# employment help



## Dave20VT (Sep 20, 2007)

hi there need a bit of advice.

this is my situation.

i was employed in a sales role within my company, i earnt xxx commision for the konth of october it gets paid a month after.


from november the 1st im now in a salary based role where i dont earn any commision, ive sppoken to my boss and he said my commision will be incoporated to make up my salary for this month.


my argument is this cant be right, i should be paid for what i earnt PLUS this months new wages.

as what i earnt in october shouldnt be counted to make up my new wage IT should be paid ontop?


im getting really fustrated with this,

can anyone help or offer any advice?


----------



## Mirror Finish Details (Aug 21, 2008)

Did sales for 20 years mate and got shafted every month.

Perhaps they are just adding your commission to your November salary and pay in one lump sum. Thats how it reads to me.


----------



## kasman (Sep 10, 2009)

Id first check my contract to see if there was any useful info in there. If not then giver CA a ring to see if they can help. It is a strange one as if you earnt a ridiculous amount of commission for oct and they say this is getting made up into novembers wage, then does this mean your wage will constantly be made up to the same high amount?
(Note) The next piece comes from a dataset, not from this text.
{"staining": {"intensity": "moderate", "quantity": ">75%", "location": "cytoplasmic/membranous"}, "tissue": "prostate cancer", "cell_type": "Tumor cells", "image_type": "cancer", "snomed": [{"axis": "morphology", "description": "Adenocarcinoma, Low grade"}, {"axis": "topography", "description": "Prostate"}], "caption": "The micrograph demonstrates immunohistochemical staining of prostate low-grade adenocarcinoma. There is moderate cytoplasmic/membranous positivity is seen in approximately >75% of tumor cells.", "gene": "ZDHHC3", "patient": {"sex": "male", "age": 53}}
If this makes sense lol Good luck!!


----------



## Dave20VT (Sep 20, 2007)

i just dont want to get shafted for the commision... as i feel i earnt that money for october and i should be paid whhat i earnt... and this shouldnt be consolidated to make up my november wage???


----------



## DiscoDriver (Oct 27, 2009)

Have you actually established exactly what you are getting paid for November - ie will it be your normal monthly amount or your normal month amount plus October's commission? If the former I doubt this is legal - do you have a document anywhere (eg your previous contract of employment) setting out how commission would be paid? Your new contract should set out what you will be paid and when and also your start date.


----------



## The Cueball (Feb 8, 2007)

Dave20VT said:


> hi there need a bit of advice.
> 
> this is my situation.
> 
> ...


At first glance:

If you had stayed in the first role, you would have been paid your basic plus bonus for Oct in Nov...right?

So nothing should change this month because of the new role...

What it does mean, is that from Decembers pay onwards you will have no bonus pay, as your new role doesn't give you any....

So I hope that you got an increase in your basic to cover this......

:thumb:


----------